ФРАГМЕНТ ТЕКСТА:
◆ ◆ ◆ ◆

В нескольких словах
Поль Табюре – перспективный французский художник, чьи работы отличаются мрачной эстетикой и глубоким смыслом. Вдохновленный Гойей и культурой вуду, он создает картины, заставляющие зрителя задуматься о темных сторонах человеческой природы и границах между реальностью и воображением. Его выставка в Мадриде – значимое событие в мире современного искусства.
Поль Табюре — феномен современного искусства
Поль Табюре, 27-летний французский художник, внук мигрантов, стал настоящим феноменом в мире современного искусства. За его работы ведут борьбу ведущие музеи и галереи. В этом месяце его выставка открылась в Испании, в Павильоне Шестиугольников в Мадриде.
«Это место напомнило мне современную церковь. Меня заинтриговала связь между природой снаружи и прекрасно отреставрированным интерьером», — рассказывает Табюре.
Художник признается, что был очарован Мадридом, увидев город, далекий от туристических маршрутов. Особое впечатление на него произвел музей Прадо и работы Гойи. Именно сила работ Гойи вдохновила его на создание дюжины крупноформатных полотен, населенных «магическими существами в постоянной трансформации».
Картины Табюре – это мрачные алтари, созданные для светской церкви. Они кажутся парящими в пространстве, словно подвешенными невидимой силой. Черные и зловещие, они населены фигурами, напоминающими судей грозного трибунала, отголосками темных эпизодов истории. Некоторые силуэты покрыты колпаками, отсылающими к временам инквизиции или Ку-клукс-клану. «Мне интересно играть с этой двусмысленностью. Я не ищу чудовищное, а скорее ту неопределенную зону, где ужасное и смешное сосуществуют», — говорит художник.
Табюре избегает однозначных интерпретаций, но в его полотнах преобладает болезненность, перекликающаяся с нашим неспокойным настоящим. Отражают ли его работы новый обскурантизм, нависший над миром? «В Европе и во всем мире есть ощущение тяжести, климат неопределенности. Как и многие художники, я впитываю это, перерабатываю и проецирую», — отвечает он. В его картинах также присутствуют безумие и эсхатология, отголоски итальянского Ренессанса, сюрреалистические пейзажи, влияние Фрэнсиса Бэкона и трансавангарда Франческо Клементе.
Табюре вырос в рабочих кварталах на северо-востоке Парижа, внуком иммигрантов из Гваделупы. Его мать, работавшая в Музее современного искусства, передала ему страсть к живописи. Он учился в Школе изящных искусств в Сержи, но там его почти не учили живописи.
Сейчас Париж переживает культурный подъем. «Несколько лет назад я хотел переехать в Нью-Йорк. Теперь я предпочитаю остаться здесь. Париж открывается для иностранцев, я вижу диалог между художниками со всего мира. Сейчас здесь царит прекрасная, неуправляемая панк-атмосфера», — говорит он.

◆ ◆ ◆ ◆

[Записи набора данных]

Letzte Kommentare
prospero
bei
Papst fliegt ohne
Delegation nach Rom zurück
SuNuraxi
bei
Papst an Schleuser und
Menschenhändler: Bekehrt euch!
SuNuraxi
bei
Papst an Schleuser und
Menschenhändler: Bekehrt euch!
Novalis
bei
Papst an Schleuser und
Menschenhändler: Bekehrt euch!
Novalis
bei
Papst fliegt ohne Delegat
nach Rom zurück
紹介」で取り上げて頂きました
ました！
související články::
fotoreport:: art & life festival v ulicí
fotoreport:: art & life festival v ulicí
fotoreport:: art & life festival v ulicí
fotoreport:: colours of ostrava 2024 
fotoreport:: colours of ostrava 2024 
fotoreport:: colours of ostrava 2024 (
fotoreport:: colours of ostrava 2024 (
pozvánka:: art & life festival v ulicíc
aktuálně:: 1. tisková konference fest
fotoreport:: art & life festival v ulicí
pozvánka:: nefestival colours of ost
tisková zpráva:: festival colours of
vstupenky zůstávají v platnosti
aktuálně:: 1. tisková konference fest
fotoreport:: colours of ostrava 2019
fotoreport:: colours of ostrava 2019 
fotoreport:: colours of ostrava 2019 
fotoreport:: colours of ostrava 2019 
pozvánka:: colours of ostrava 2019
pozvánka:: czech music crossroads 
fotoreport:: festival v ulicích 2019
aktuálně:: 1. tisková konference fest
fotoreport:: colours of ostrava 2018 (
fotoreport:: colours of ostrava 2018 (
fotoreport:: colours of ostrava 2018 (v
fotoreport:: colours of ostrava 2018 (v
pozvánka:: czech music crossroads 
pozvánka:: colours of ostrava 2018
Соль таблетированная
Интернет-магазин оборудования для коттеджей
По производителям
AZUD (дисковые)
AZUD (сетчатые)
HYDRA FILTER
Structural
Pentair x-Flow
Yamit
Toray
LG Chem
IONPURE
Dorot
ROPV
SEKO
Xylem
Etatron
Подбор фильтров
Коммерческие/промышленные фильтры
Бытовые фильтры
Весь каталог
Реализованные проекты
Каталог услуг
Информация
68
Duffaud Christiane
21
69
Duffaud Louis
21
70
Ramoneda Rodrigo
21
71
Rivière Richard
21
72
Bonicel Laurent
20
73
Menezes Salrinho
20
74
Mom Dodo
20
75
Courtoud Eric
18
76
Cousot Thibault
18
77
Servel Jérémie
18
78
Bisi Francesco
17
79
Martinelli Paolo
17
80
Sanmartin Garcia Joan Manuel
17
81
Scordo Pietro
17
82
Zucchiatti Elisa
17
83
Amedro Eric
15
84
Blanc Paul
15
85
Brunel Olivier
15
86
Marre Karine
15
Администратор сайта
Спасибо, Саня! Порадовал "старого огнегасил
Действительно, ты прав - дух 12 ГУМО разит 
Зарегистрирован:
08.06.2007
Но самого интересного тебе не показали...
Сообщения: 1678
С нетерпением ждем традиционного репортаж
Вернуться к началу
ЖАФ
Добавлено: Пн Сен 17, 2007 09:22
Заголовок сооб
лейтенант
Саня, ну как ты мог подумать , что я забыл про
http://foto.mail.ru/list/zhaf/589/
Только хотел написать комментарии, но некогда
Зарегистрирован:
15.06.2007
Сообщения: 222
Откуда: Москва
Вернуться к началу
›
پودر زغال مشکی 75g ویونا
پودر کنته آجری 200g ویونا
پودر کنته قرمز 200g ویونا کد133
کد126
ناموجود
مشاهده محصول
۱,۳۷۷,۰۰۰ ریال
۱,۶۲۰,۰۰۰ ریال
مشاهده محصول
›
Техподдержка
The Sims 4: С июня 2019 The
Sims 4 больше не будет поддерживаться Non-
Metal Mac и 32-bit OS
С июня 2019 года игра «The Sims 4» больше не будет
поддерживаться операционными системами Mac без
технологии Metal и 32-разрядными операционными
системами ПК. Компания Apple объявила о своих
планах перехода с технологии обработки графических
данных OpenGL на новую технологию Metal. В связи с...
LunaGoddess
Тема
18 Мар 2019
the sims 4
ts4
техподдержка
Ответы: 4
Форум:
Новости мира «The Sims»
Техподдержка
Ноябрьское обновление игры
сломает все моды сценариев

◆ ◆ ◆ ◆

ЗАДАНИЕ ДЛЯ ВЫПОЛНЕНИЯ: Воспроизведите дословно отрывок из текста о Поле Табюре: начните с места, где стоят слова «Табюре вырос в», и остановитесь после слов «не учили живописи.».

РЕШЕНИЕ ЗАДАЧИ:
Табюре вырос в рабочих кварталах на северо-востоке Парижа, внуком иммигрантов из Гваделупы. Его мать, работавшая в Музее современного искусства, передала ему страсть к живописи. Он учился в Школе изящных искусств в Сержи, но там его почти не учили живописи.